Large language models like OpenAI’s GPT-3 or Google’s PaLM have over a hundred billion parameters. Even with new insights into the role of training data in Deepmind’s Chinchilla, larger models are to be expected.
In fact, language models such as the Google Switch Transformer already exist with 1.6 trillion parameters, but they rely on parsimonious modeling, in Google’s case specifically on expert blended Transformer architecture.
Whereas with GPT-3, for example, all parts of the neural network are involved in each processing step, sparse models such as Switch Transformer use processes in which only the parts of the network relevant to the task become active. This greatly reduces the computing power required for network queries.
European AI collaboration shows first results
Google uses sparse modeling in the case of Switch Transformer to scale language models. But conversely, it can also be used to train smaller networks with performance similar to larger models.
That’s exactly what AI chipmaker Graphcore and AI startup Aleph Alpha have now done. The two European AI companies announced a collaboration in June 2022 which aims, among other things, to develop large European AI models. Germany’s Aleph Alpha recently launched Europe’s fastest commercial AI data center.
Aleph Alpha CEO Jonas Andrulis highlighted the advantages of Graphcore hardware for sparse modeling last summer: “The Graphcore IPU provides a new opportunity to evaluate advanced technological approaches such as conditional sparseness. These architectures will undoubtedly play a role in future Aleph Alpha research.
Graphcore and Aleph Alpha present lightweight Luminous language model
Both companies managed to lose weight “Luminous Base” language model from 13 billion parameters of Aleph Alpha to 2.6 billion parameters. The companies also showed off the lite variant running Lumi, a “conversational add-on” for Luminous.

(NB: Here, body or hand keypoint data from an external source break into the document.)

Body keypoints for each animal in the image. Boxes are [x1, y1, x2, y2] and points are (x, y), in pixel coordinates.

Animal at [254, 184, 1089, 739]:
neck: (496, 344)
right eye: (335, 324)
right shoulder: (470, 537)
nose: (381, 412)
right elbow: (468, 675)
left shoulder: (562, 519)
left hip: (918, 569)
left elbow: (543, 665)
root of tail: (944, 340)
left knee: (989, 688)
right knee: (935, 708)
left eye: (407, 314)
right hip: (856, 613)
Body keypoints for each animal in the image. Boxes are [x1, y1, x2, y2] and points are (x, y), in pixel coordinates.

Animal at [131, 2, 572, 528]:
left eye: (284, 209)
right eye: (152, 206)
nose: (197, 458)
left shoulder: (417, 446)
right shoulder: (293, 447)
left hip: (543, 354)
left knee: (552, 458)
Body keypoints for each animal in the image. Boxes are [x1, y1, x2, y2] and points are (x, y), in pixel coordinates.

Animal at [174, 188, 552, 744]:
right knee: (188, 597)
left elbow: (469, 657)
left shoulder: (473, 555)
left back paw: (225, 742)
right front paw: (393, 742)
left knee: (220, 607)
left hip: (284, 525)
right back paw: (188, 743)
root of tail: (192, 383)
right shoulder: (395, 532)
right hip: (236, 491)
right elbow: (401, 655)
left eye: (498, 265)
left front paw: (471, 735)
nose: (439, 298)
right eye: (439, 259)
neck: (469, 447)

Parsimonious modeling reduced nearly 80% of model weights while preserving most of its capabilities, according to the press release.

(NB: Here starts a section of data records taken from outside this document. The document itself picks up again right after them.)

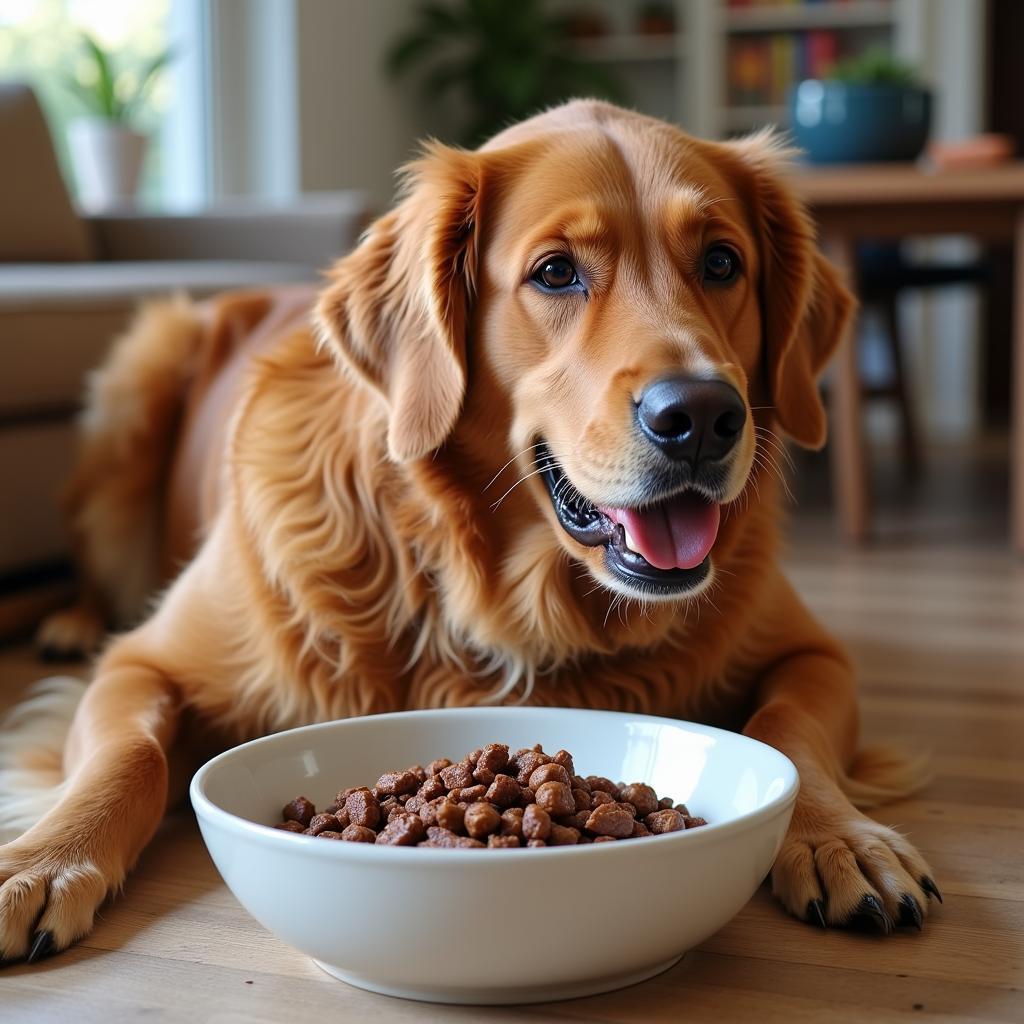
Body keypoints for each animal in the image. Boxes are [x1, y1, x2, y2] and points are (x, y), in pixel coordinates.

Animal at [0, 99, 937, 962]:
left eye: (721, 262)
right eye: (555, 273)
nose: (703, 417)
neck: (493, 590)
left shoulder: (810, 653)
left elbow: (788, 727)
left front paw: (838, 837)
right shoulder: (143, 662)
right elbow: (133, 755)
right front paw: (45, 859)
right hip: (138, 383)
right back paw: (68, 621)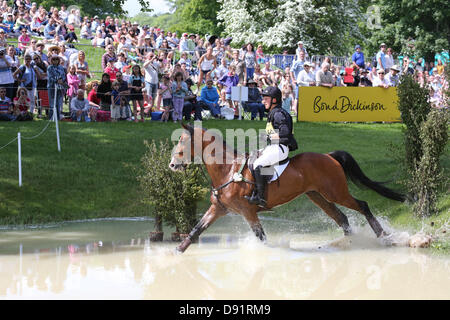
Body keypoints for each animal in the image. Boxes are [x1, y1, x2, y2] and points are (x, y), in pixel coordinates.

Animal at [171, 122, 406, 252]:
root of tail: (329, 156)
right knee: (342, 218)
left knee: (362, 206)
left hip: (336, 192)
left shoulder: (248, 212)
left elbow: (262, 238)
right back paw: (350, 243)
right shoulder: (218, 209)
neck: (228, 169)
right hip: (317, 196)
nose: (172, 165)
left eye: (182, 141)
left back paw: (383, 236)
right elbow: (195, 231)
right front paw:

The new model uses pointwise sparse matrix multiplications supported by Graphcore’s Intelligence Processing Unit (IPU) and requires only 20% of the computing power and 44% of the memory of the original model , did he declare.
The small size allows the 2.6 billion parameter model to be kept entirely on the ultra-fast on-chip memory of a Graphcore IPU-POD16 Classic – for maximum performance. The model also requires 38% less energy.

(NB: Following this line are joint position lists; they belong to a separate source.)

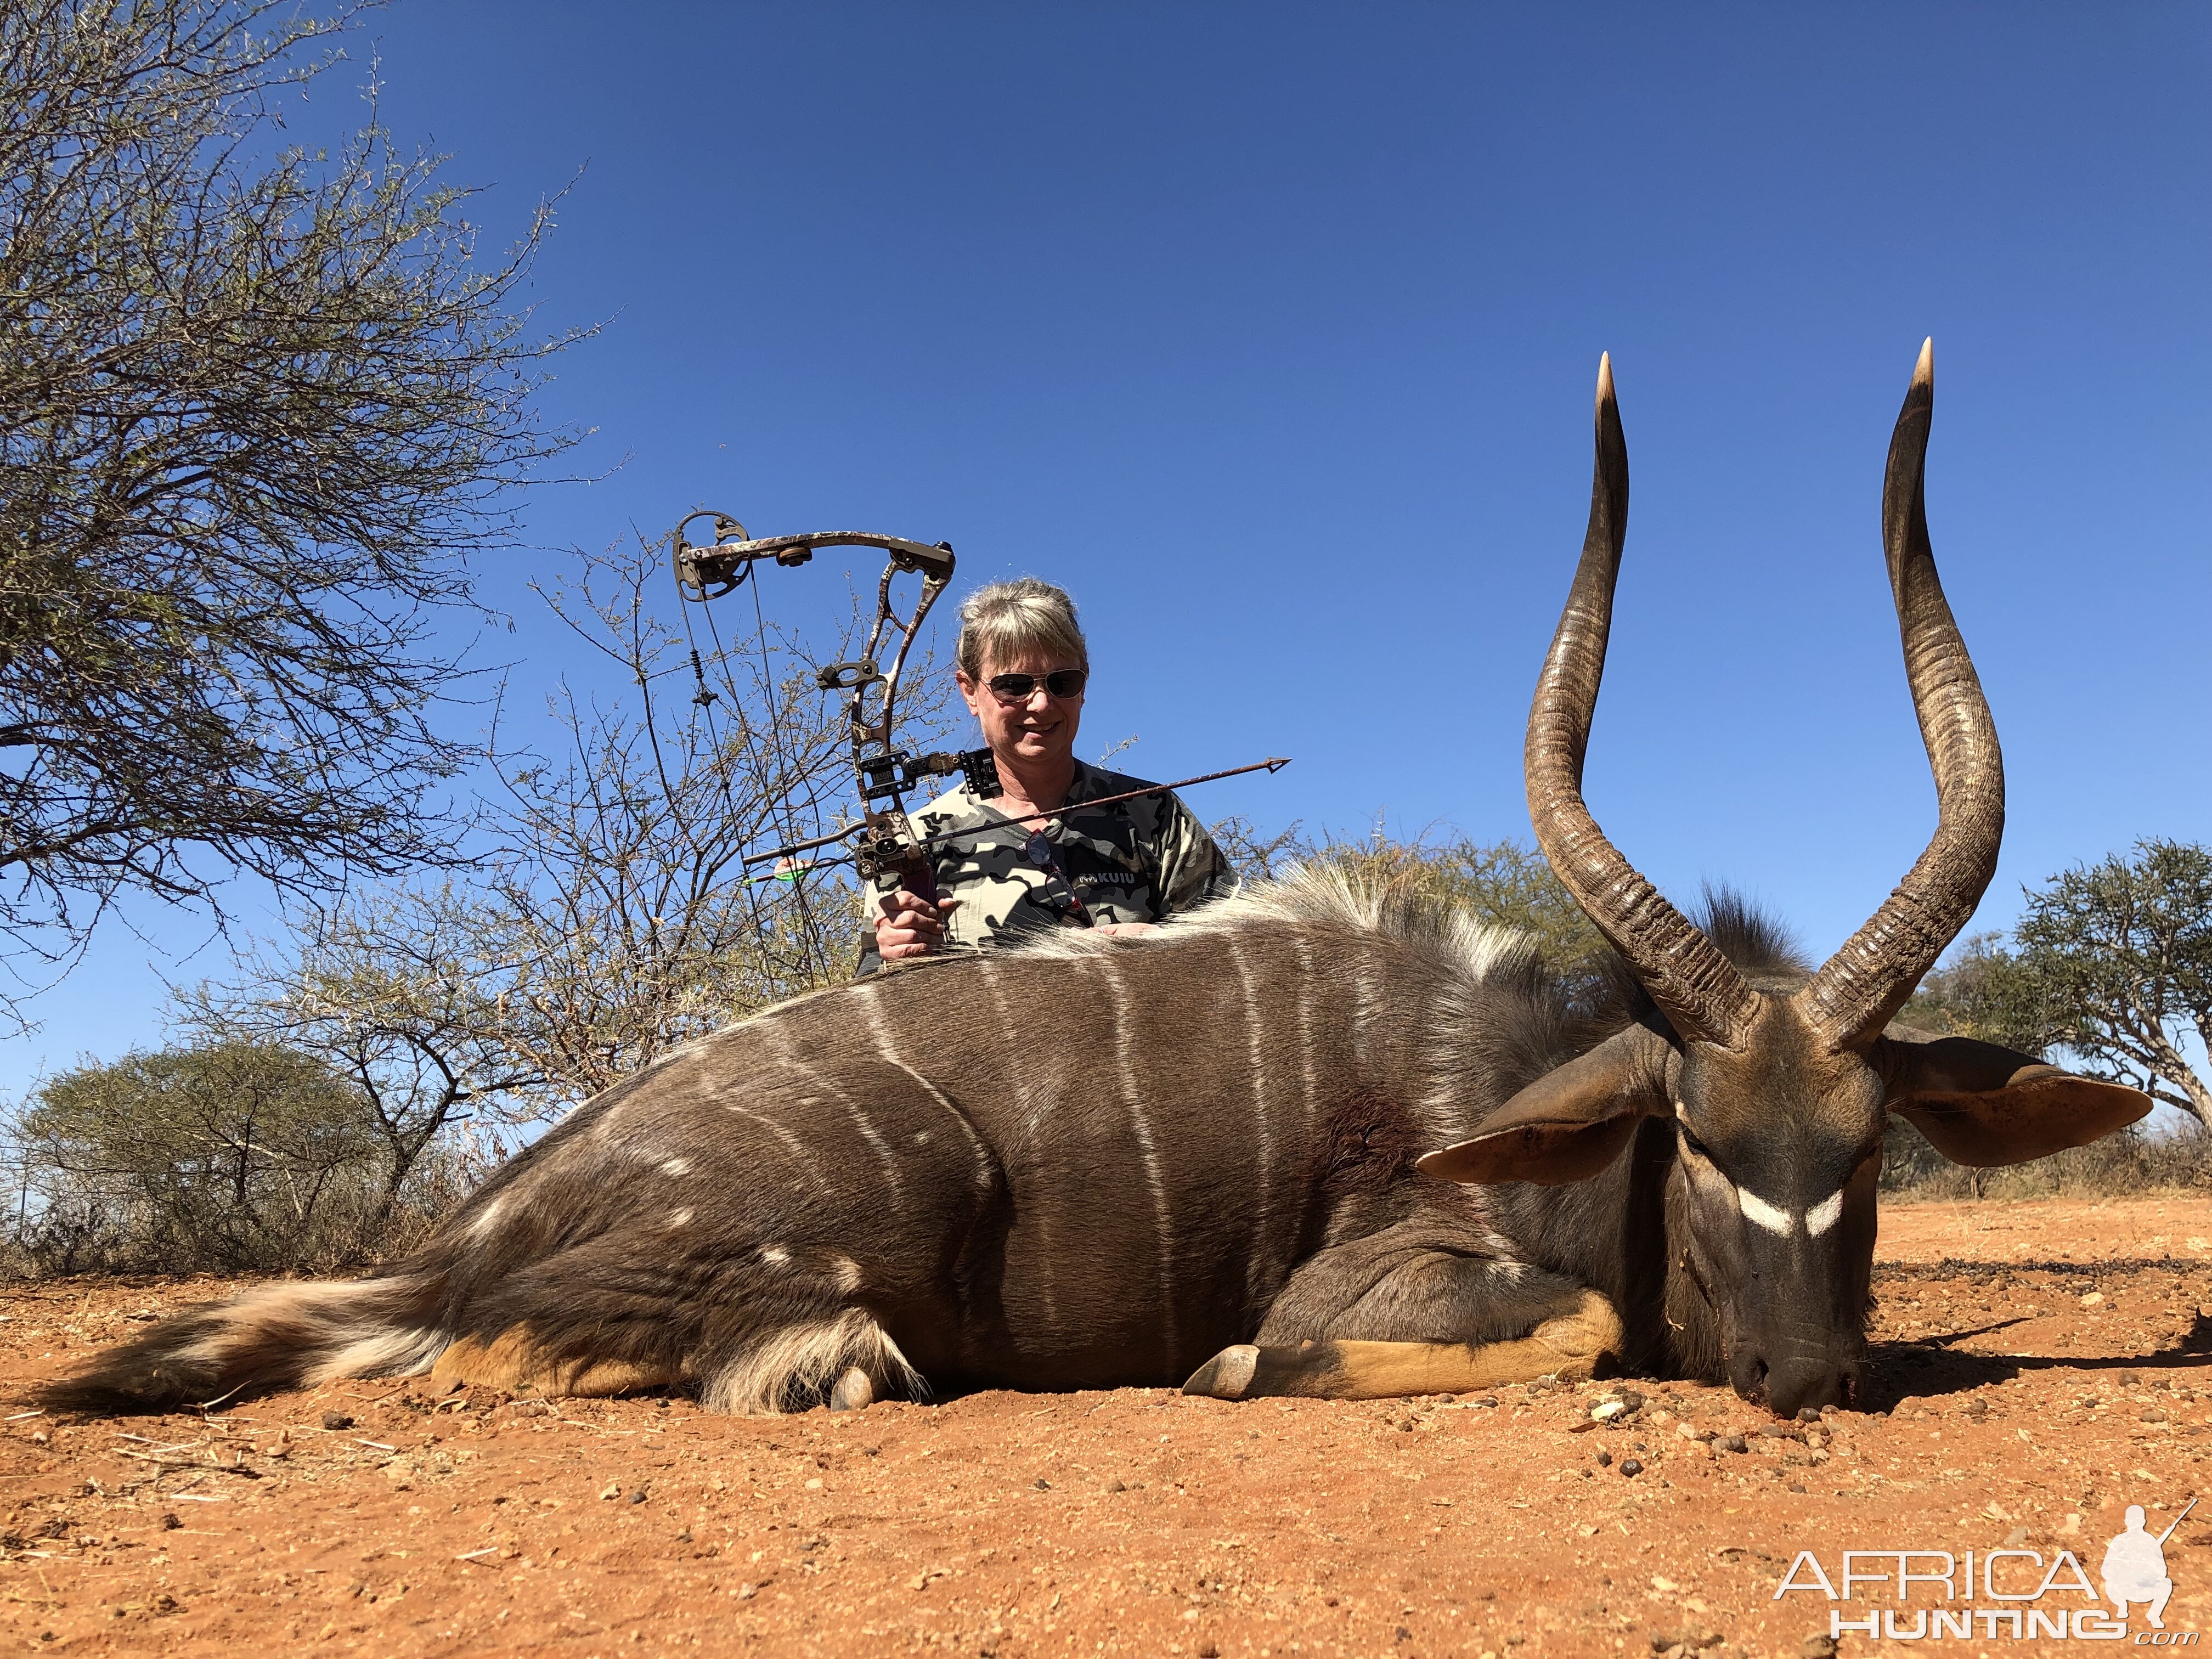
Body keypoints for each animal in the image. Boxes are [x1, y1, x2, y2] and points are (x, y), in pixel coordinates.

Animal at [47, 340, 2159, 1433]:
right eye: (1701, 1142)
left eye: (1869, 1146)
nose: (1809, 1374)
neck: (1517, 1091)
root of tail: (480, 1219)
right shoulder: (1389, 1270)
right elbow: (1505, 1334)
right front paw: (1227, 1360)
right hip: (870, 1211)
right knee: (555, 1348)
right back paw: (825, 1364)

Central “sparsification” for the next generation of AI models
For the next generation of models, “sparsification” will be key, the companies said. This would allow the specialized sub-models to master the selected knowledge more effectively.
“This breakthrough in sparsification modeling is impacting the commercial potential of AI companies like Aleph Alpha, enabling them to deliver high-performance AI models to customers with minimal compute requirements“, adds the press release.
Google is also following this path. In October 2021, AI chief Jeff Dean spoke for the first time about the search giant’s AI future: Pathways will one day become some sort of general-purpose AI system – and will relies on parsimonious modeling as a central element.